Similarly, in this case, the ocular side effect is best characterized as an off-target effect. And the key is early recognition, just like anything else, adjusting the dose and doing the appropriate supportive care things, ophthalmologists are very good at looking at this with slit lamps, photographing corneas. And the important thing to remember is in the vast majority of cases, it resolves and it's very treatable. Sometimes we have to dose interrupt or dose reduce, but I think it's a relatively small price to pay for this very specific and powerful new agent.
Andrew Schorr: And my understanding is what the target is, is something called BCMA, am I right? and that's a target on myeloma cells?
What Is BCMA?
Dr. Rifkin: Your questions are perfect, they're setting me up. But anyway, BCMA is one of the hottest targets in myeloma research now, and at this year's ASH, you'll hear all kinds of BCMA targeted presentations, perhaps the one receiving the most attention is a CAR T-cell that has a BCMA target, and that's moving along nicely. It's available under certain circumstances for patients with multiple myeloma. In addition, BCMA is a fruitful target for a variety of other things, including just a simple anti monoclonal BCMA molecule and then you can imagine you can do, lots of other things.
So, there'll be bi-specific T-cell engagers where BCMA is one of the targets and all kinds of other novel combinations. BCMA is very common in myeloma patients and is present in about 95% plus of all of the myeloma cells. And there are not many off targets for this, so it's very specific for myeloma and that's actually... One of the most exciting things is to see what we can do with a newly discovered molecular target, whether it's CAR T-cells, monoclonal antibodies, drug antibody conjugates, bi-specific T-cell engagers and then you can imagine lots of other things that would use the BCMA as a target.
Andrew Schorr: Okay. So just to tie this all together for our patients, if someone has relapsed, there are monoclonal antibodies that can be used and now you have a new one with ongoing study in the series of DREAMM studies and you feel it's a positive advance. There could be some ocular toxicities, as you say, that can be monitored, but also can be controlled, so that the benefit of the medicine stands out.

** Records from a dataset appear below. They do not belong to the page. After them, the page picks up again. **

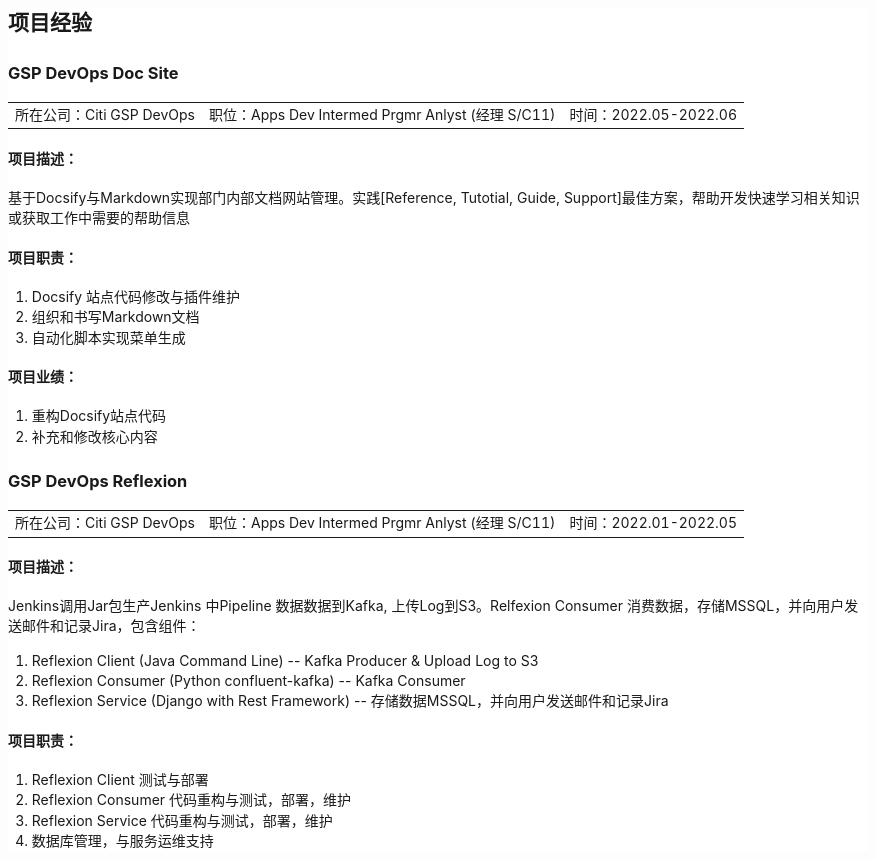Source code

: ## 项目经验

### GSP DevOps Doc Site

<table>
  <tr>
    <td>所在公司：Citi GSP DevOps</td>
    <td>职位：Apps Dev Intermed Prgmr Anlyst (经理 S/C11)</td>
    <td>时间：2022.05-2022.06</td>
  </tr>
</table>

#### 项目描述：

基于Docsify与Markdown实现部门内部文档网站管理。实践[Reference, Tutotial, Guide, Support]最佳方案，帮助开发快速学习相关知识或获取工作中需要的帮助信息

#### 项目职责：

1. Docsify 站点代码修改与插件维护
2. 组织和书写Markdown文档
3. 自动化脚本实现菜单生成

#### 项目业绩：

1. 重构Docsify站点代码
2. 补充和修改核心内容

### GSP DevOps Reflexion

<table>
  <tr>
    <td>所在公司：Citi GSP DevOps</td>
    <td>职位：Apps Dev Intermed Prgmr Anlyst (经理 S/C11)</td>
    <td>时间：2022.01-2022.05</td>
  </tr>
</table>

#### 项目描述：

Jenkins调用Jar包生产Jenkins 中Pipeline 数据数据到Kafka, 上传Log到S3。Relfexion Consumer 消费数据，存储MSSQL，并向用户发送邮件和记录Jira，包含组件：

1. Reflexion Client (Java Command Line) -- Kafka Producer & Upload Log to S3
2. Reflexion Consumer (Python confluent-kafka) -- Kafka Consumer
3. Reflexion Service (Django with Rest Framework) -- 存储数据MSSQL，并向用户发送邮件和记录Jira

#### 项目职责：

1. Reflexion Client 测试与部署
2. Reflexion Consumer 代码重构与测试，部署，维护
3. Reflexion Service 代码重构与测试，部署，维护
4. 数据库管理，与服务运维支持
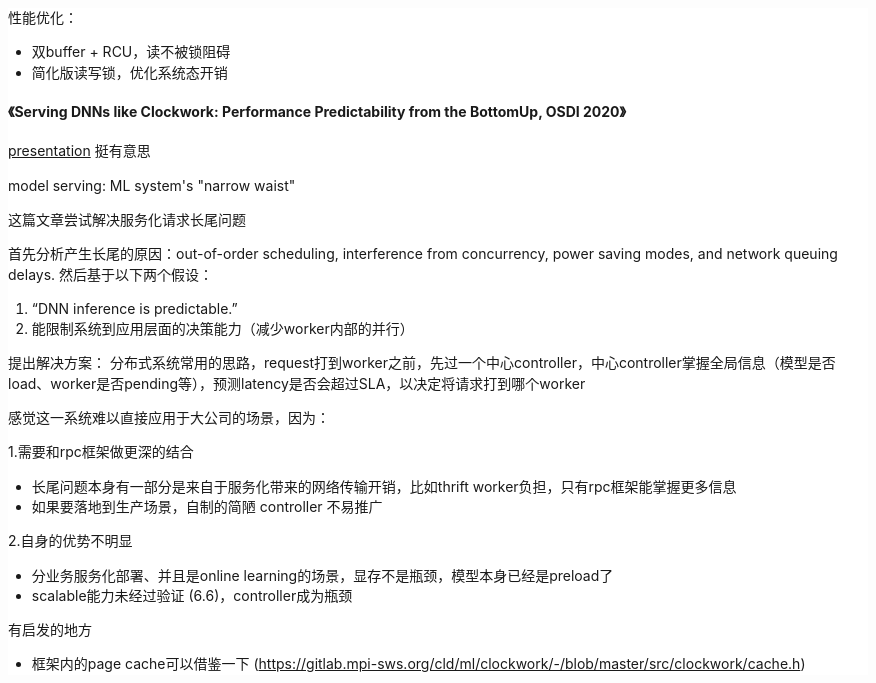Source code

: 性能优化：
* 双buffer + RCU，读不被锁阻碍
* 简化版读写锁，优化系统态开销

#### 《Serving DNNs like Clockwork: Performance Predictability from the BottomUp, OSDI 2020》

[presentation](https://www.usenix.org/conference/osdi20/presentation/gujarati) 挺有意思

model serving: ML system's "narrow waist"

这篇文章尝试解决服务化请求长尾问题

首先分析产生长尾的原因：out-of-order scheduling, interference from concurrency, power saving modes, and network queuing delays.
然后基于以下两个假设：
1) “DNN inference is predictable.”
2) 能限制系统到应用层面的决策能力（减少worker内部的并行）

提出解决方案：
分布式系统常用的思路，request打到worker之前，先过一个中心controller，中心controller掌握全局信息（模型是否load、worker是否pending等），预测latency是否会超过SLA，以决定将请求打到哪个worker

感觉这一系统难以直接应用于大公司的场景，因为：

1.需要和rpc框架做更深的结合

* 长尾问题本身有一部分是来自于服务化带来的网络传输开销，比如thrift worker负担，只有rpc框架能掌握更多信息
* 如果要落地到生产场景，自制的简陋 controller 不易推广

2.自身的优势不明显

* 分业务服务化部署、并且是online learning的场景，显存不是瓶颈，模型本身已经是preload了
* scalable能力未经过验证 (6.6)，controller成为瓶颈

有启发的地方
* 框架内的page cache可以借鉴一下 (https://gitlab.mpi-sws.org/cld/ml/clockwork/-/blob/master/src/clockwork/cache.h)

Dr. Rifkin: That's a very good summary. And as you and your audience know, this drug has recently been approved based on a prior DREAMM study. And so it's out there, it's getting integrated into all of the clinical pathways, although as you know, that takes some time to get into pathways and guidelines, but it will definitely have a very valuable place in our armamentarium to treat patients with multiple myeloma.
Andrew Schorr: Okay. Dr. Robert Rifkin, thank you for helping lead, research all across the country related to multiple myeloma and your dedication to patients in Colorado. Thanks so much for being with us.
Dr. Rifkin: Thank you very much, Andrew.
Andrew Schorr: I'm Andrew Schorr, remember knowledge can be the best medicine of all.